Objective 1
Repeat word for word the passage of the code splitting transcript from "Code splitting concepts" to "it's even bundled.".
Objective 2
Carry on the code splitting transcript, starting right after its final line.

Document text

Code splitting concepts and usage
Wes Bos
So code splitting is the it takes your application, and it will chop it up into different bundles so that only the code that is needed on a specific page will be run. So you might have an entire application, but, your shopping cart code is not loaded on the home page because it's not needed. That that chunk is not needed until you actually open up the the shopping cart. So it's kind of similar to tree shaking in that you're just trying to figure out what is needed where, but tree shaking is getting rid of code that JS never used in your application before it's even bundled.
Wes Bos
And code splitting is loading the code that is needed, but intelligently when it is needed.
Scott Tolinski
And in chunks. The chunks is a big part of it. Like yeah. Whenever you see, like, you'll go into in your like, if you're using Vite or something, you go into your, compiled folder or whatever, you'll see a bunch of chunk Scott JS files that have, like, an ID on them or something. Those are all themselves.
Wes Bos
Yep. Awesome.
Wes Bos
Did I did I nail it? Did would you say?
Scott Tolinski
Yes. Yes. Absolutely.
Wes Bos
Alright. The question here is describe these advanced techniques for maintaining accessible focus order in web accessibility.

Extracted records:

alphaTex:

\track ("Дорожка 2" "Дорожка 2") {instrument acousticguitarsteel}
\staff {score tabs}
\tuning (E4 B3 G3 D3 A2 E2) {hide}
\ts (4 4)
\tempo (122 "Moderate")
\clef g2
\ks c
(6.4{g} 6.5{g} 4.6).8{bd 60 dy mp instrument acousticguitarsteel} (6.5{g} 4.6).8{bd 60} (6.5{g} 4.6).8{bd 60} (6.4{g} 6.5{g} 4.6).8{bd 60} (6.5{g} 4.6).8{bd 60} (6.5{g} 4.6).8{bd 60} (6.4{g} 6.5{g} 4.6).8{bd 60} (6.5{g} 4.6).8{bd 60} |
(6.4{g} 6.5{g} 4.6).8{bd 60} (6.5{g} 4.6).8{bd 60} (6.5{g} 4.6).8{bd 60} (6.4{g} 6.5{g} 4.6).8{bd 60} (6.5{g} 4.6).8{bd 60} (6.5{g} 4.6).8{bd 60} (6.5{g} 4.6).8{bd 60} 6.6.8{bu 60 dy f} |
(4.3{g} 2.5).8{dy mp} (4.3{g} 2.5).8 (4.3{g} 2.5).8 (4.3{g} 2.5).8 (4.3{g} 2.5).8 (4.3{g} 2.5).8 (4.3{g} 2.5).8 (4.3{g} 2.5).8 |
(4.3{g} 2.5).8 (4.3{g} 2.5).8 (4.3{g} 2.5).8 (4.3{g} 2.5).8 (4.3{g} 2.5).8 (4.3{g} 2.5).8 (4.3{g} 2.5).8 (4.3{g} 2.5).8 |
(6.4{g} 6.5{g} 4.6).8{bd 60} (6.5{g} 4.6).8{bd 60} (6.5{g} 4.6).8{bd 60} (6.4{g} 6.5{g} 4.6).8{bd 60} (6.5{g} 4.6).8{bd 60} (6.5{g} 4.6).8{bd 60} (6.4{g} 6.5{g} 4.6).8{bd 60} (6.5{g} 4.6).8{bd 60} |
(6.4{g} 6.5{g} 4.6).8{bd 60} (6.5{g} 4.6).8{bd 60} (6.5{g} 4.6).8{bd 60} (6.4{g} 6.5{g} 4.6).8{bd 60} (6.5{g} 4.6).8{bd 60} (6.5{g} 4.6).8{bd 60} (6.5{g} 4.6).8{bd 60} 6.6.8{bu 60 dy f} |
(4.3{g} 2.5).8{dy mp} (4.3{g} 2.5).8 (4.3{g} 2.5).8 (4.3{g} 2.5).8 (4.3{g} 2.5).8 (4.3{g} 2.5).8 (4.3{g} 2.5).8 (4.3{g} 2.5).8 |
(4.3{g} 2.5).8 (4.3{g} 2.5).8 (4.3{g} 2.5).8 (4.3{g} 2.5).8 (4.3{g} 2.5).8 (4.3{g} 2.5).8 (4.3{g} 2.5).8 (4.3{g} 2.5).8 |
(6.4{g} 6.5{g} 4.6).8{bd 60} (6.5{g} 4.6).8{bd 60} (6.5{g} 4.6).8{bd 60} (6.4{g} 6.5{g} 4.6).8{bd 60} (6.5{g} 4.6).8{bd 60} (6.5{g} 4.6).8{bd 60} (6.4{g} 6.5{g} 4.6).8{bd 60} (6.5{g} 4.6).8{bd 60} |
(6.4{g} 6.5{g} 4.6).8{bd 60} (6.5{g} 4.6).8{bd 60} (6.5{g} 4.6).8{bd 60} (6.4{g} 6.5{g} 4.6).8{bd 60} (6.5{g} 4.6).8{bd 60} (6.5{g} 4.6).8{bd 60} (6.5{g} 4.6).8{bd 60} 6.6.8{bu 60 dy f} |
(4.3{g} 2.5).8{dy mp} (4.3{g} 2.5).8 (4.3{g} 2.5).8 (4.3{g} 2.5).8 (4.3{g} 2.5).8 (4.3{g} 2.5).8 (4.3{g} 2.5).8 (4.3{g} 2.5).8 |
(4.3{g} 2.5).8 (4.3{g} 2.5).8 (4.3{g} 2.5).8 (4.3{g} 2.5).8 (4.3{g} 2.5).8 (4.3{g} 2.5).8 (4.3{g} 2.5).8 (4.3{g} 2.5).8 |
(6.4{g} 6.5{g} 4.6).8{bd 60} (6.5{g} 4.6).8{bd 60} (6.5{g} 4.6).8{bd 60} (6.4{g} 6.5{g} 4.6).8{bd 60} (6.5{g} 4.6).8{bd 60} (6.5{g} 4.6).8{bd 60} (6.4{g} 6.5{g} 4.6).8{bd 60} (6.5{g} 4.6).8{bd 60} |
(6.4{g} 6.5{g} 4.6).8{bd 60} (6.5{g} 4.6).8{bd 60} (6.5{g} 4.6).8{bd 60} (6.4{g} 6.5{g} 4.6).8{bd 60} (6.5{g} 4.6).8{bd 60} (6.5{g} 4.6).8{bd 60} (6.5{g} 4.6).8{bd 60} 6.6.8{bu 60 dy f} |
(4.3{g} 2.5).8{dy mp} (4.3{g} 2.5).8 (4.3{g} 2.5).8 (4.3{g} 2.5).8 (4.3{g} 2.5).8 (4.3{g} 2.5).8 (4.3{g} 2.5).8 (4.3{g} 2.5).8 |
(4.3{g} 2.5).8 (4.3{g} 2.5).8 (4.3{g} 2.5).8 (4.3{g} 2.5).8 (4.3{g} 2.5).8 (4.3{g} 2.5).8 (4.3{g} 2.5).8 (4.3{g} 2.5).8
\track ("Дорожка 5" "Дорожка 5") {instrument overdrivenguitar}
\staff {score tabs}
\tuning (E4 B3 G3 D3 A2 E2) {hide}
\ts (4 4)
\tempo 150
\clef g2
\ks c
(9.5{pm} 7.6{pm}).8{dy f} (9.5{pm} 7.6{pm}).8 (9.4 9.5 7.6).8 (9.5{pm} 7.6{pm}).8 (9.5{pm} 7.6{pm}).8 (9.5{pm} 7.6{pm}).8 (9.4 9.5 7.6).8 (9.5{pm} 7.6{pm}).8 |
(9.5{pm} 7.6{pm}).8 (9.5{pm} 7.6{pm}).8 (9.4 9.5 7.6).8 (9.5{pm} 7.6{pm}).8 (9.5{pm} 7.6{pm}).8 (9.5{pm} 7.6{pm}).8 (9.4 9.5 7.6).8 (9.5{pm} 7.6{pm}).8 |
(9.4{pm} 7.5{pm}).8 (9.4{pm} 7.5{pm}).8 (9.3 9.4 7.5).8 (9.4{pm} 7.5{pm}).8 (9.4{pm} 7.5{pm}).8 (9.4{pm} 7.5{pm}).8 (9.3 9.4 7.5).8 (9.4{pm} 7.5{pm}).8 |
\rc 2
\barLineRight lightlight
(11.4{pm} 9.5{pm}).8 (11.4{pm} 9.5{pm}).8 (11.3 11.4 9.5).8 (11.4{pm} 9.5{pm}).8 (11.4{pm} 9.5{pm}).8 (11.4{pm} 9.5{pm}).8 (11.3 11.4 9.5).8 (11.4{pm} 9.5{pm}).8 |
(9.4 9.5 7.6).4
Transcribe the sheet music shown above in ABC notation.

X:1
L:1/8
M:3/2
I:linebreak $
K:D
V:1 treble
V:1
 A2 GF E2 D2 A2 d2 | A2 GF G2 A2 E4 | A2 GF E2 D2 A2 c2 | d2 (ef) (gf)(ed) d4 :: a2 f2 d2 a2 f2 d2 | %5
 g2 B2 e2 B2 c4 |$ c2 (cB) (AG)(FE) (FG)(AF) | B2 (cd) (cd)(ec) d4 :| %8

Task response 1
Code splitting concepts and usage
Wes Bos
So code splitting is the it takes your application, and it will chop it up into different bundles so that only the code that is needed on a specific page will be run. So you might have an entire application, but, your shopping cart code is not loaded on the home page because it's not needed. That that chunk is not needed until you actually open up the the shopping cart. So it's kind of similar to tree shaking in that you're just trying to figure out what is needed where, but tree shaking is getting rid of code that JS never used in your application before it's even bundled.

Task response 2
Wes Bos
One, the use of ARIA live regions around announce announcing dynamic content changes.
Advanced web accessibility techniques
Wes Bos
2, a skip to main content link. 3, proper uses of tab index, and 4, handling modal dialogues and their impact on focus trapping. This is good because we just recorded an episode where you called out several of these. Oh, and he's got a smoothie.
Wes Bos
Oh.
Wes Bos
From Zelinski Tavern.
Wes Bos
Where's that? What's that from?
Scott Tolinski
Oh, I can't get to focus. My grandpa who has passed had these glasses in his bar, and I don't know where he got them because he got them a while ago. And so for 1 Christmas, my parents duped them somehow, and then I think that's probably I don't know if it's generic or whatever. It could just be generic. Either way, my grandpa had these in his bar. So when he passed, my parents got my brother and I a set of them just for our own household.
Scott Tolinski
Not not quite drinking a beer out of it. This is, like, a house kind of like you're having a a thing of relish.
Wes Bos
Mhmm.
Scott Tolinski
I have no idea what's in here. I couldn't tell you.
Scott Tolinski
But, hey, love a good smoothie and smoothie on delivery. Hey. Okay.
Scott Tolinski
So let's get through each of these. The use of ARIA live regions and announcing dynamic content changes. I don't know about the announcing dynamic content changes part, but, ARIA live regions are used for, stuff that is being updated. You could think of, like, when you deploy to your Vercel, you get the logs that are streaming in there to a window. That could be used, I believe, for a live region. A chat window is it's one of the most common use cases for this. It's like indicating an area that we'll be updating live.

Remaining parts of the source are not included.